Saving Strong Detroit Neighborhoods from Mortgage Foreclosures was the topic of the third presentation. Detroit was hit especially hard by the mortgage foreclosure crisis, but ironically, it has been some of the strongest neighborhoods in the city that have had the highest foreclosure rates. In partnership with local organizations such as Michigan Community Resources, the University of Michigan’s Urban and Regional Planning program has been working to find ways to keep these neighborhoods strong. With CARSS support, they are working with leaders in two traditionally strong neighborhoods, Grandmont Rosedale and Morningside/East English Village. These neighborhoods have experienced large numbers of foreclosures, but residents have been active in their attempts to prevent the spread of blight. By comparing these two neighborhoods with other similar neighborhoods that dealt differently with the crisis, this project will evaluate what efforts are working and also make recommendations to further improve these efforts.

Even the most marginalized youth in the city of Detroit have the same hopes and dreams as most young people, including having a stable home and job. But traditional job training is a challenge for residentially unstable youth, according to Detroit Youth Passages (DYP) team members Louis Graham from the University of Michigan School of Public Health and Deena Policichio from Alternatives for girls (AFG). They discussed Detroit Youth Passages’ progress on their plan to convene the Ford Foundation and CARSS-sponsored DYP Social Enterprise Summit to be held September 18th-19th at the Detroit Hispanic Development Corporation (DHDC). The summit will bring together national experts, community partners, faculty, students and at-risk youth to help design a new social enterprise program for Detroit that is specifically tailored to serve its most vulnerable and marginalized youth. Over the course of two days, the conference will feature lessons learned from flagship social enterprise programs in Detroit and across the USA. Successes, as well as ongoing challenges will be discussed, including the unique challenges of generating microenterprise for under-skilled and residentially unstable youth and adults. Additionally, several existing micro/social-enterprise programs will meet with DYP to explore the feasibility of incorporating them directly into the DYP Social Enterprise project.

According to Sheldon Danziger of the National Poverty Center and Ford School, and Peter Bahr from the University of Michigan School of Education, research shows that only half of students enrolled in community college programs earn a credential of any kind within six years after enrollment. Of those who do earn a credential, less than half end up working in jobs related to their credential. Paradoxically, employers continue to report that they cannot find qualified workers to fill job vacancies.

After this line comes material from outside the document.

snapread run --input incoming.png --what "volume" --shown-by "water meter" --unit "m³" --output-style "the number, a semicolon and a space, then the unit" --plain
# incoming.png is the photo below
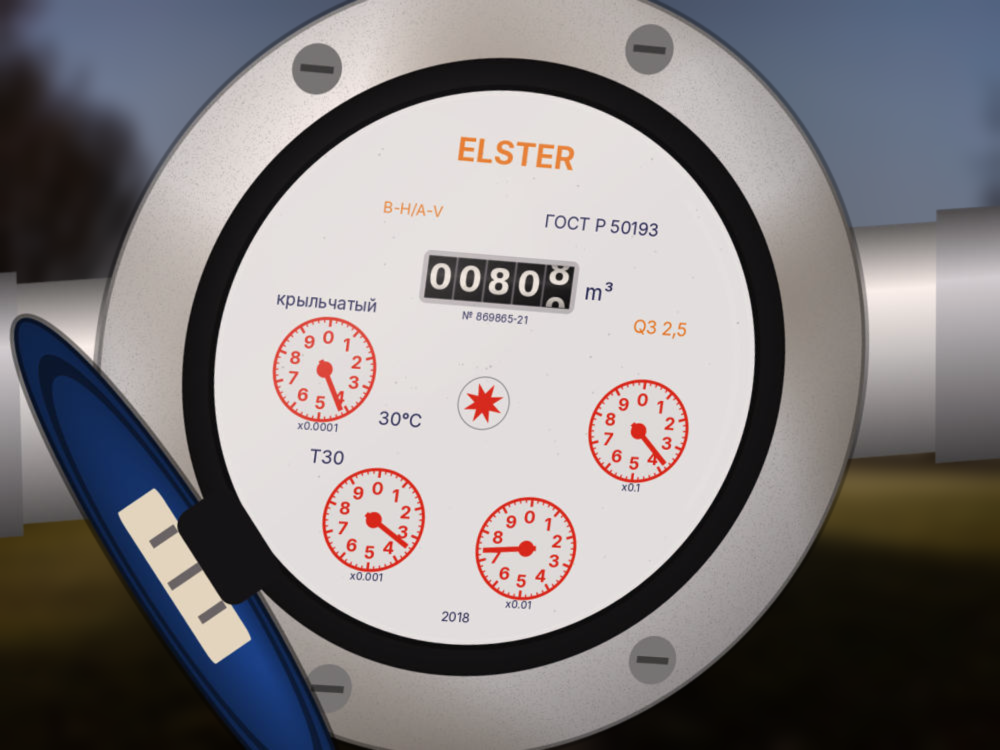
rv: 808.3734; m³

Based on past research, the Community College to Career (CCC) partners, in consultation with Detroit-area community colleges, has identified three strategies that hold promise for improving the completion rates and labor market outcomes of community college students: 1. A technology-enhanced advising (TEA) tool that leverages web-based and mobile technologies to provide students with critical information and support; 2. A performance-based scholarship (PBS) of $1,000 each semester (paid out in three installments at the beginning, middle and end of each semester as students reach specific benchmarks) to ease financial problems while incentivizing students to access advising, earn good grades, and stay enrolled until they earn a credential; and 3. Work-based learning opportunities to help students make a successful transition to the workforce and acquire the soft skills that are in high-demand by employers. The first phase of this project, which will involve the TEA tool, will begin in fall 2013 in partnership with Macomb Community College and Wayne County Community College District.

We are excited about our partners’ progress and looking forward to future updates!